AAR also held that the India-Germany Tax Treaty benefits would be available even in the case of indirect transfer of Indian assets.

Facts

  • The taxpayer, a German company, entered into a Share Purchase Agreement for the acquisition of an unrelated German company, Bock Kaltemaschinen GmbH (Bock GmbH). The sale consideration for the transaction was EUR 40.50 million (i.e. INR 2,533 million).
  • Bock GmbH has a subsidiary in India (Bock India). Furthermore, it also has subsidiaries in Germany, China, England, Czech Republic, Singapore and Malaysia. It also holds majority voting rights in a Thai company and a minority stake in an Australian company.
  • The share purchase of Bock GmbH resulted in the indirect transfer of the shares of the Indian subsidiary of Bock GmbH (Bock India).

 Issues

  • Whether the transaction for the acquisition of Bock GmbH by the taxpayer can be subjected to tax as an indirect transfer according to Section 9(1)(i) of the Indian Income Tax Act, 1961 (Act).
  • Whether the taxpayer can avail relief under the India-Germany Tax Treaty in the case of indirect transfer of shares.
  • Alternatively, whether the taxpayer is liable to withhold tax at source under Section 195 of the Act on the payments made by it to the SHS of Bock GmbH on the account of the purchase of shares from them.

 Taxpayer's contentions

  • In respect of the indirect transfer of shares, the taxpayer contended that the value of Indian assets (Bock India) was less than 50% of the overall value of Bock GmbH. Accordingly, the indirect transfer provision does not trigger as the taxpayer does not satisfy the twin conditions provided under the Indian laws to tax an indirect transfer of shares.
  • Alternatively, it was also argued that as per the provisions of Article 13(4) of the India-Germany Tax Treaty, any transfer of shares by a German tax resident would be taxable only in Germany.
  • Furthermore, it was also argued that controlling interest does not constitute a distinct capital asset and hence, only the transfer of shares has to be considered.
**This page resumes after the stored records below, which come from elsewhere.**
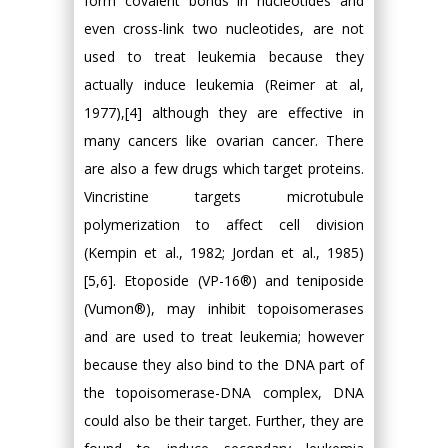
form covalent bonds in nucleotides and
even cross-link two nucleotides, are not
used to treat leukemia because they
actually induce leukemia (Reimer at al,
1977),[4] although they are effective in
many cancers like ovarian cancer. There
are also a few drugs which target proteins.
Vincristine targets microtubule
polymerization to affect cell division
(Kempin et al., 1982; Jordan et al., 1985)
[5,6]. Etoposide (VP-16®) and teniposide
(Vumon®), may inhibit topoisomerases
and are used to treat leukemia; however
because they also bind to the DNA part of
the topoisomerase-DNA complex, DNA
could also be their target. Further, they are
The taxpayer also contended that even if the Indian Revenue Authorities took a view that some controlling interest was transferred, then too such interest should not be taxable in India as per the provisions of Article 13(5) of India-Germany Tax Treaty. Article 13(5) of India-Germany Tax Treaty provides that in the case of transfer of any property other than shares (as referred to in Article 13(4)) by a German resident would be taxable only in Germany.

 Ruling of AAR

  • The AAR observed that based on the valuation report issued by the third-party accountant, the value of the Indian assets was only in the range of 5.23% to 5.57% in comparison to the requirement of 50% provided under the Indian tax laws. Accordingly, the AAR held that shares of Bock GmbH did not derive its value substantially from its subsidiary in India and hence, the provisions of indirect transfer are not applicable.
  • The AAR held that the taxpayer is eligible to be governed by the provisions of the Indian Income Tax Act or tax treaty, whichever is beneficial. Furthermore, the AAR also held that indirect transfer of shares of the Indian company would be taxable only in Germany as per the provisions of Article 13(4) of India-Germany Tax Treaty. Furthermore, the AAR also placed reliance on the decision of the Andhra Pradesh High Court in the case of Sanofi Pasteur Holding SA [2], wherein it was held that indirect transfer of Indian company's shares by a French Company to another French Company would be taxable only in France as per the provisions of India-France Tax Treaty.
  • The AAR also held that it disagrees with the view that in case of transfer of shares, some other rights are also transferred. However, it held that even if some other rights are also transferred, the same would still be taxable only in Germany as per the provisions of Article 13(5) of India-Germany Tax Treaty. 
  • In light of the above, the AAR held that the liability to withhold tax does not arise as the sum so paid was not chargeable to tax in India. In this regard, reliance was placed on the decision of GE Technology Centre P. Ltd. [3]

Footnotes 

[1] AAR No. 1232 of 2012

[2] 354 ITR 316 (AP)

[3] 327 ITR 456 (SC)

SKP's comments

This ruling by the AAR clarifies the position that tax treaty benefits would be available in the case of indirect transfer. Global investors planning overseas acquisition, having an Indian limb, would now have tax certainty as they would be in a position to avail tax treaty benefits.

The content of this article is intended to provide a general guide to the subject matter. Specialist advice should be sought about your specific circumstances.